Atef Fawaz, executive director of the organisation, spoke on Wednesday at a workshop themed “Digital innovations in public health practice: Lessons and impact”.

Fawaz said the delivery was facilitated through the logistic management information systems (LoMIS), an initiative of eHealth Africa.

LoMIS is a suite of offline-capable mobile and web applications “LoMIS stock” and “LoMIS deliver” which address challenges with the supply and distribution of health commodities.

The applications provide solutions to ensure the availability of health commodities, and effective vaccine management, and enable broader health system policy decisions through the use of real data for insight and execution at the community, state and national levels.

Fawaz said the vaccine delivery solution was developed to make sure no one is left unvaccinated due to logistical challenges.

“Most of our solutions are all driven by an analysis of the need of what the problem is,” he said.

“So we always try to identify a problem and work around solving it.
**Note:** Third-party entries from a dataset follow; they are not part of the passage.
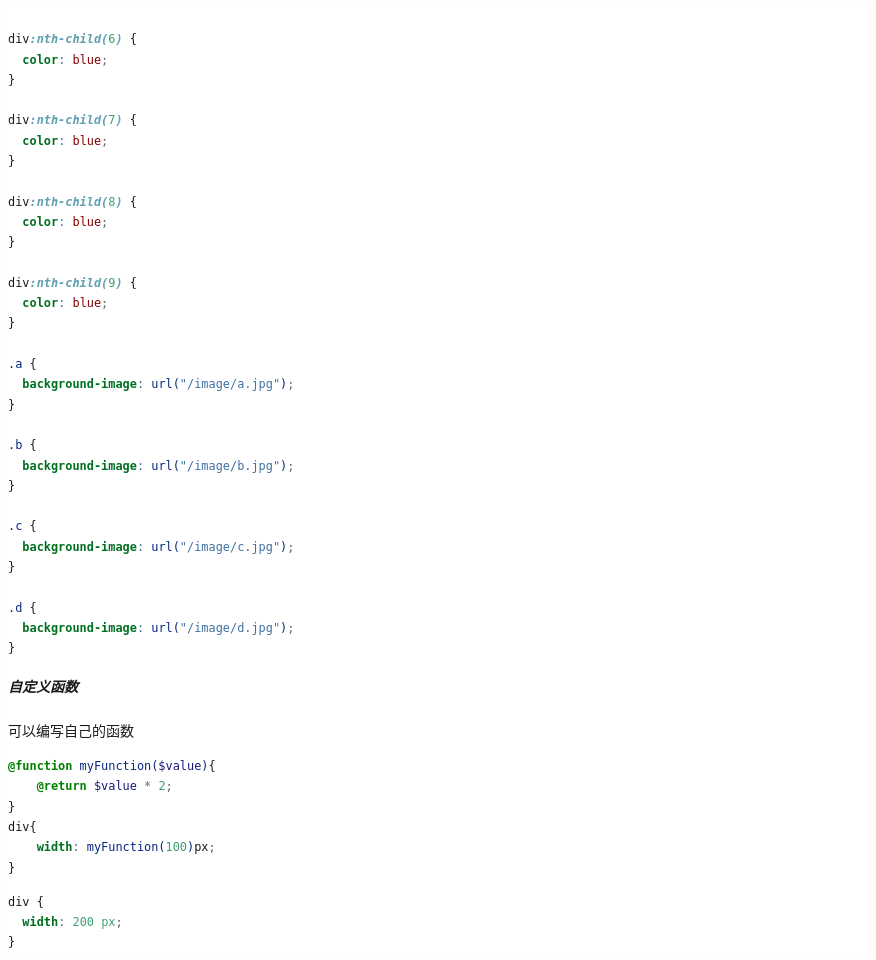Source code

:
 ```css

div:nth-child(6) {
  color: blue;
}

div:nth-child(7) {
  color: blue;
}

div:nth-child(8) {
  color: blue;
}

div:nth-child(9) {
  color: blue;
}

.a {
  background-image: url("/image/a.jpg");
}

.b {
  background-image: url("/image/b.jpg");
}

.c {
  background-image: url("/image/c.jpg");
}

.d {
  background-image: url("/image/d.jpg");
}
```

##### 自定义函数

可以编写自己的函数

```scss
@function myFunction($value){
    @return $value * 2;
}
div{
    width: myFunction(100)px;
}
```

```css
div {
  width: 200 px;
}
```

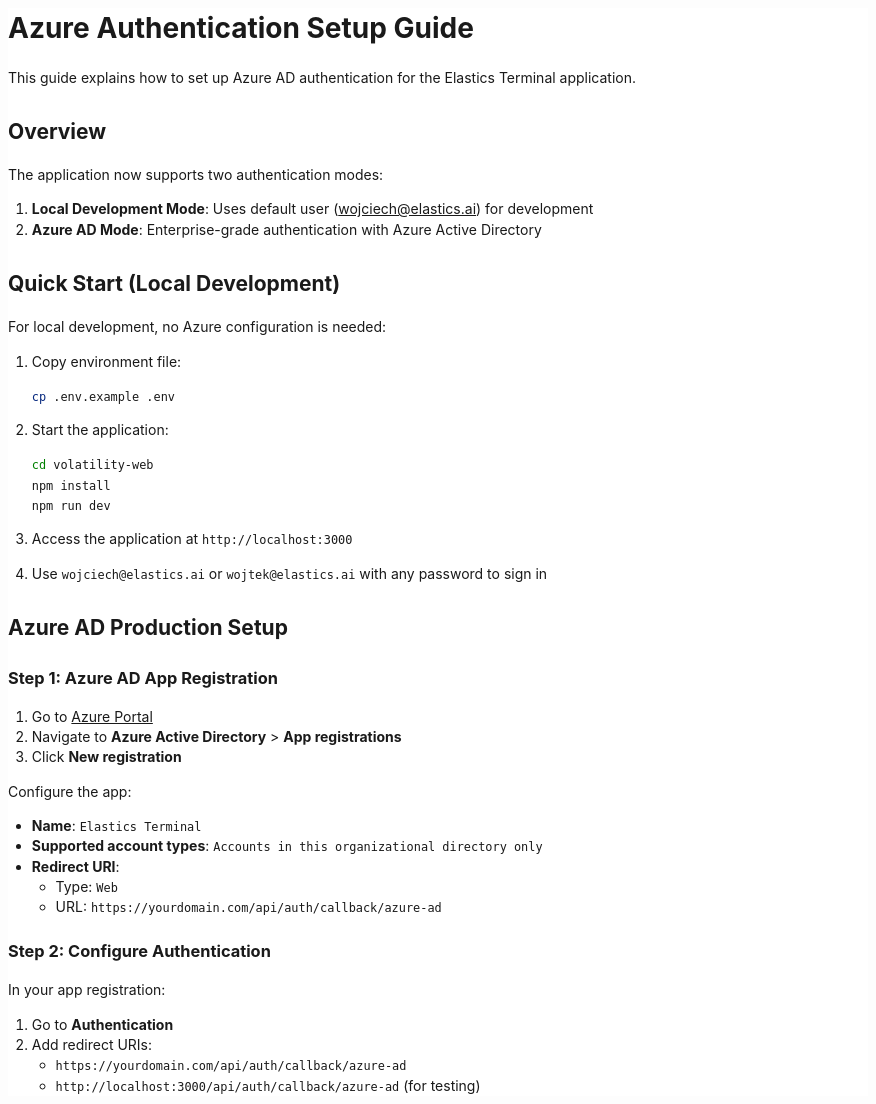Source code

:# Azure Authentication Setup Guide

This guide explains how to set up Azure AD authentication for the Elastics Terminal application.

## Overview

The application now supports two authentication modes:

1. **Local Development Mode**: Uses default user (wojciech@elastics.ai) for development
2. **Azure AD Mode**: Enterprise-grade authentication with Azure Active Directory

## Quick Start (Local Development)

For local development, no Azure configuration is needed:

1. Copy environment file:
   ```bash
   cp .env.example .env
   ```

2. Start the application:
   ```bash
   cd volatility-web
   npm install
   npm run dev
   ```

3. Access the application at `http://localhost:3000`
4. Use `wojciech@elastics.ai` or `wojtek@elastics.ai` with any password to sign in

## Azure AD Production Setup

### Step 1: Azure AD App Registration

1. Go to [Azure Portal](https://portal.azure.com)
2. Navigate to **Azure Active Directory** > **App registrations**
3. Click **New registration**

Configure the app:
- **Name**: `Elastics Terminal`
- **Supported account types**: `Accounts in this organizational directory only`
- **Redirect URI**: 
  - Type: `Web`
  - URL: `https://yourdomain.com/api/auth/callback/azure-ad`

### Step 2: Configure Authentication

In your app registration:

1. Go to **Authentication**
2. Add redirect URIs:
   - `https://yourdomain.com/api/auth/callback/azure-ad`
   - `http://localhost:3000/api/auth/callback/azure-ad` (for testing)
We all know the challenges in the whole nation when it comes to logistics, especially in very remote areas.

“The solution was developed to make sure that vaccines can reach everywhere and at the same time focus a lot on accountability and transparency so everyone can see at what point the vaccines were picked from, and where they are delivered.

“It’s a full system that allows monitoring of stocks, request of new stocks, and making sure that vaccines are delivered to very remote areas.

“We have proved that by running the project in Kano, Bauchi, Zamfara and Sokoto. And we deliver to basically all the health facilities.

“The impact is, more than nine million doses of vaccines have been delivered, and this has never been done before.

“This has a direct impact on everyone’s health, especially children from zero to five who need to get their routine immunisation.”